I didn’t find any improvement with this tweak (k 4-14).

Are you sure this is working as it should, I ran the command in shell and got:

ash: NICEPRIO=19: unknown operand

Try removing the square brackets.

The strange part here about this advice us that why select such a complex way to edit one line in a text file.

The line in /etc/init.d/collectd could be edited before the build in the package sources (the proper way for your own builds), or it could be edited in a live router (if you have just installed collectd via opkg).

Using a script with grep and sed for an one-time change sounds complicated.

Ps. And naturally that collectd nice adjustment has no specific connection to R7800.

I sort of get it, if you want it set on boot and don't build your own images (but you update a lot, like master build). Otherwise you would need to edit the file manually every time you update the image.
I would've used renice tho', but it seems it doesn't exist per default.

1 Like

Yes... thanks, also the script for uhttpd is missing ` signs in the grep line.

EDIT:
Btw, like wired pointed out, IRQ 28 & 29 doesn't exist, so that particular tweak won't work at all.
It's IRQ 45 and 46 for wifi on this router, for some reason you can't set smp affinity on those. Might be a driver issue (?), you can only change affinity on GIC IRQs and ath10k_pci is using PCI-MSI IRQs.

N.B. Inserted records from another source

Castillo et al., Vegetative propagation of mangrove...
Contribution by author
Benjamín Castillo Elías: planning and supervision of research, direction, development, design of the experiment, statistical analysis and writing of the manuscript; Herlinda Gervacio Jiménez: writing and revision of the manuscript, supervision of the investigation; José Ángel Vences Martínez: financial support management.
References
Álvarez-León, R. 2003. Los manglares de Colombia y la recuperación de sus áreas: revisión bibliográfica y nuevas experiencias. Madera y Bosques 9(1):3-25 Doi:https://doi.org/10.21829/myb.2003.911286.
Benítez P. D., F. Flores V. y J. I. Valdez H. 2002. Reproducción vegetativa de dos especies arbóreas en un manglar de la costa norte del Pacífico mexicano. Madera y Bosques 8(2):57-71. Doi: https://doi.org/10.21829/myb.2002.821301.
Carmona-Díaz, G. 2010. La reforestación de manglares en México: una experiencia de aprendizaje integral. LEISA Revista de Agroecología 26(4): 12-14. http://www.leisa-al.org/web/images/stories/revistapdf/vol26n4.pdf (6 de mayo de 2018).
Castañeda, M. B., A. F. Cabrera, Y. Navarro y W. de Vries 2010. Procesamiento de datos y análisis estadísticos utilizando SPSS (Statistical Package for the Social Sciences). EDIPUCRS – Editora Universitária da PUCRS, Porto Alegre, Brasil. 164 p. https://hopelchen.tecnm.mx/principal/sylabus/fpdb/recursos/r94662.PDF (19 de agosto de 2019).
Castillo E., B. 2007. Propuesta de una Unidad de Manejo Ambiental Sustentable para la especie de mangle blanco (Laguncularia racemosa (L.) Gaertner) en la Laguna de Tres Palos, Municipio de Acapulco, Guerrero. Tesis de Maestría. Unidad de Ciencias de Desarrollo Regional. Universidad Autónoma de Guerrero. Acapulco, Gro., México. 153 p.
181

It all still works in 19.07

What does? Setting the affinity for wifi? 4.19.88 below.

$ uname -a
Linux nighthawk 4.19.88 #0 SMP Fri Dec 20 09:10:22 2019 armv7l GNU/Linux
$ cat /proc/interrupts
---snip---
 45:   37202094          0   PCI-MSI 524288 Edge      ath10k_pci
 46:   15512040          0   PCI-MSI 134742016 Edge      ath10k_pci
---snip---

$ echo 2 > /proc/irq/45/smp_affinity
ash: write error: Invalid argument

As I said , it all works in 19.07 which is 4.14.

Odd... wonder what's changed then, that seems like a minor flaw in 4.19 unless it's done for a reason.

@locojohn @perceival @RainGater

Can you guys please confirm that in order to get that performance improvement for 4.14 you put this in the local startup:
for FILE in /sys/class/net/*; do echo 3 > $FILE"/queues/rx-0/rps_cpus"; echo 3 > $FILE"/queues/tx-0/xps_cpus"; done

for 4.19 this:
for FILE in /sys/class/net/*; do [ -f "$FILE/queues/rx-0/rps_cpus" ] && echo 3 > $FILE"/queues/rx-0/rps_cpus"; [ -f "$FILE/queues/tx-0/xps_cpus" ] && echo 3 > $FILE"/queues/tx-0/xps_cpus"; done

thank you

See that post: Build for Netgear R7800
It's universal and is going to work with both kernels.

2 Likes

The L2 fix and new cpufreq driver are approved and waiting to be merged

3 Likes

Seems to be wrong, I also do not see them on K4.19 master builds. Instead, wifi seems to be on 45 and 46, as mentioned in posts below. But changing assignment for 45 and 46 is not allowed for some reason. Do not know why 28 and 29 were in Kong builds (I only recently started using CLI and learning/checking about what does what, before it was just copy in forum, paste in Luci, so I do not have more info).

For me this is currently mostly playing and exploring, as, it seems, R7800 is more or less able to handle my not-so-fast line speed even with SQM cake on. However, I have not yet compared if irqbalance maybe gave some noticeable improvements. Lately the router throughput seems better to me, but this may as well be just some improvements gained from moving to master branch (?). I will compare throughly one day (this or next week) and then give feedback. So far though seems that I might have to agree, that these are actually only small tweaks and improvements and do not actually change much.

What would you say, does it make sense to keep these in rc.local? I'm wondering if there really is any measureable improvement from just setting lower priority for two processes?

Those processes are competing for CPU with dnsmasq, stubby, hostapd, and the likes so it does make sense to lower their priorities.